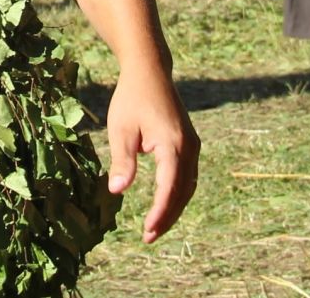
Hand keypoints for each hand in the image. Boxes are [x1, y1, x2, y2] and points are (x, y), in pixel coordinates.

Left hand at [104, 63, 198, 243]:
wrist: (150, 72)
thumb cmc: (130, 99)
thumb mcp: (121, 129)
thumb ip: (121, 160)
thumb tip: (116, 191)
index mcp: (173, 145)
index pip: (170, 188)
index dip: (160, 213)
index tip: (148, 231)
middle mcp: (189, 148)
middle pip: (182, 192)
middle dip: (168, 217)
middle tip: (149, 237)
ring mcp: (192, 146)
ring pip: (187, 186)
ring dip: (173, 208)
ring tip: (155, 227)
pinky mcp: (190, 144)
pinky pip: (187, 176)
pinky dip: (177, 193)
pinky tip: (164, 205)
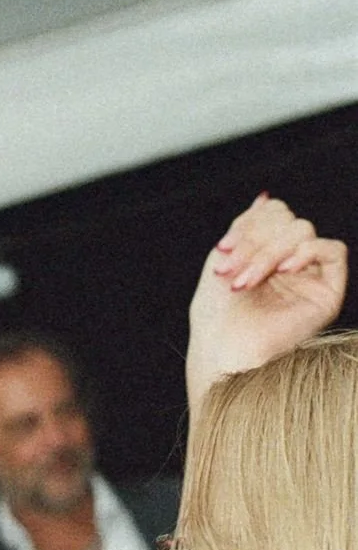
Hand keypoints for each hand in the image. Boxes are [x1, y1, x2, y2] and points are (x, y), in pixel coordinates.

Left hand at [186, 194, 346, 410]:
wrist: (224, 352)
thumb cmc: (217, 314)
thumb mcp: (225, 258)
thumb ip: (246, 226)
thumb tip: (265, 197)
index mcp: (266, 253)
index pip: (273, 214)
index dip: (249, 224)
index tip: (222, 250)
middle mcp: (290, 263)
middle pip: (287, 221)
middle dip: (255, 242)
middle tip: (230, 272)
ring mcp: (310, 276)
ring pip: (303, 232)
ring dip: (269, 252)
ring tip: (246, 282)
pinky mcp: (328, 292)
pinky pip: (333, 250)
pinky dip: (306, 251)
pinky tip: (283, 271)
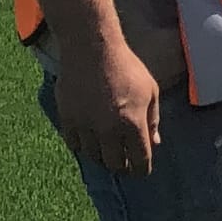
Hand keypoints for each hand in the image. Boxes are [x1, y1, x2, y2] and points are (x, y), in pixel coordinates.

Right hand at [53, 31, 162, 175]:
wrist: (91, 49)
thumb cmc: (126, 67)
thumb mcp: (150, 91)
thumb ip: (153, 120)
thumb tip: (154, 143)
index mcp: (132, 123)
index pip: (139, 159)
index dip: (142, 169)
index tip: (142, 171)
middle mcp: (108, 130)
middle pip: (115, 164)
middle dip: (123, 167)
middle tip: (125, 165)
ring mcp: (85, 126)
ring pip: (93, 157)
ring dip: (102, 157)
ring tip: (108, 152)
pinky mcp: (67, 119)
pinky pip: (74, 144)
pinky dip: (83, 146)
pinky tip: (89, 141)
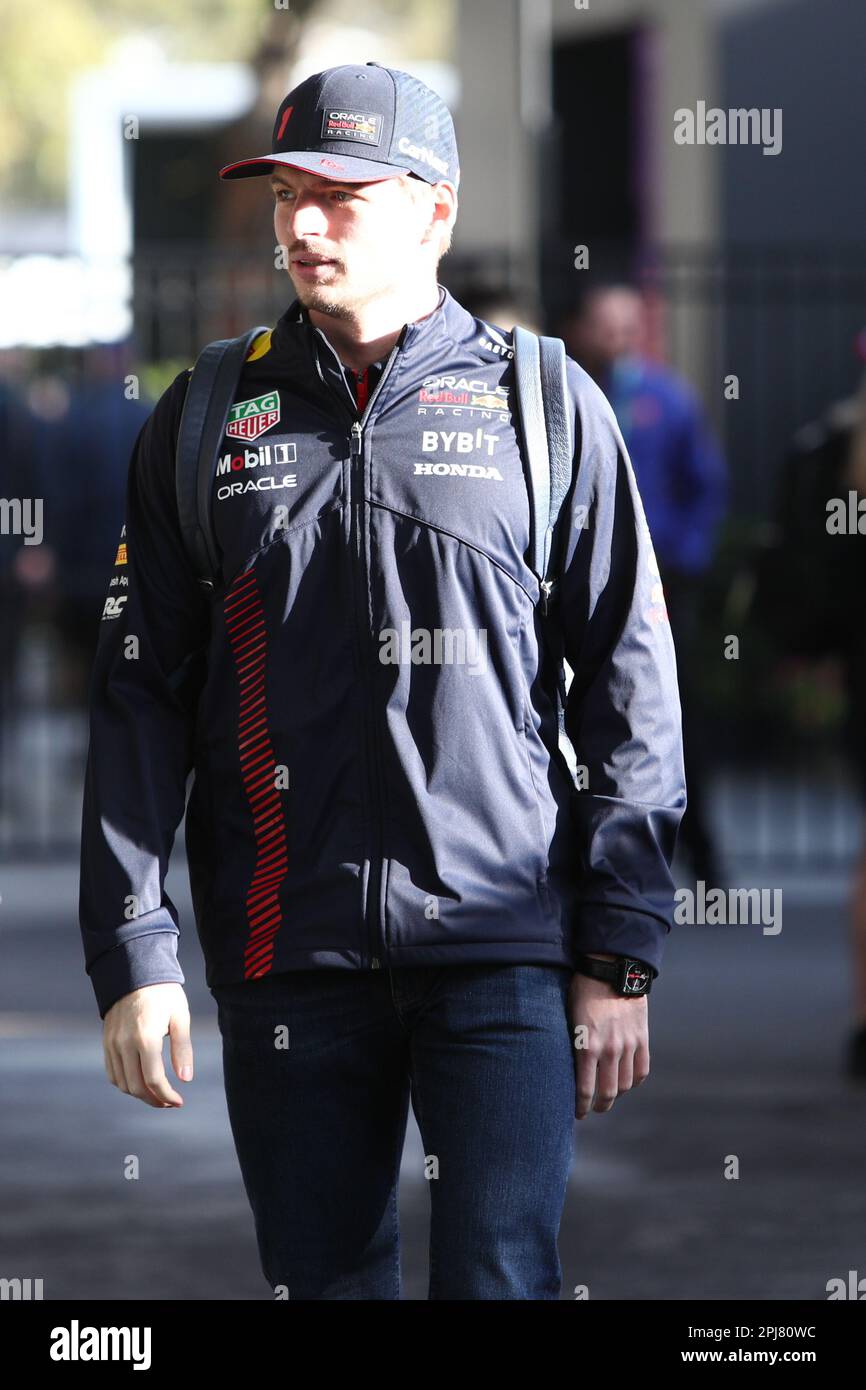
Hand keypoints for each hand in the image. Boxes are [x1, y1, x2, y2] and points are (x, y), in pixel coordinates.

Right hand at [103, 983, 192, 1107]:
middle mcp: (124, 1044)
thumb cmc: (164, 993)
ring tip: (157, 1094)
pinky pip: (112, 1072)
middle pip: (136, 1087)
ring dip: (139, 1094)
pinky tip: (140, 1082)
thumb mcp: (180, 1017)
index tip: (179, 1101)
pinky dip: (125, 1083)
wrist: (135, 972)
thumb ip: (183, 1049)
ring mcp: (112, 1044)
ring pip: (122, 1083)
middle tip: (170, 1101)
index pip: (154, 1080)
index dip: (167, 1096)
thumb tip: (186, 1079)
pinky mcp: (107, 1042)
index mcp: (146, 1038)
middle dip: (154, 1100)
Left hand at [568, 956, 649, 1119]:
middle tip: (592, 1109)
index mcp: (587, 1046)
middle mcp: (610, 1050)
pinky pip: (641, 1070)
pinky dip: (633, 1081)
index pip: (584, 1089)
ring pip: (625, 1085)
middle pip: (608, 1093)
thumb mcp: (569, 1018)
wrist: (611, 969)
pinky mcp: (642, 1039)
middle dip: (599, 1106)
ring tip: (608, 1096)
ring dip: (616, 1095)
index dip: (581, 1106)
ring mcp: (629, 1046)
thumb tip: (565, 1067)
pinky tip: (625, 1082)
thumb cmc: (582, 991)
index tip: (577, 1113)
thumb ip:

****************

The answer is to be the lines from the one holding "ring mcp: (629, 1046)" through the end of the data above, transcribed character for character, both ends included.

## RESULT BELOW
ring mcp: (629, 1046)
thumb tip: (565, 1067)
pinky tip: (625, 1082)
thumb cmc: (582, 991)
index tip: (577, 1113)
thumb ip:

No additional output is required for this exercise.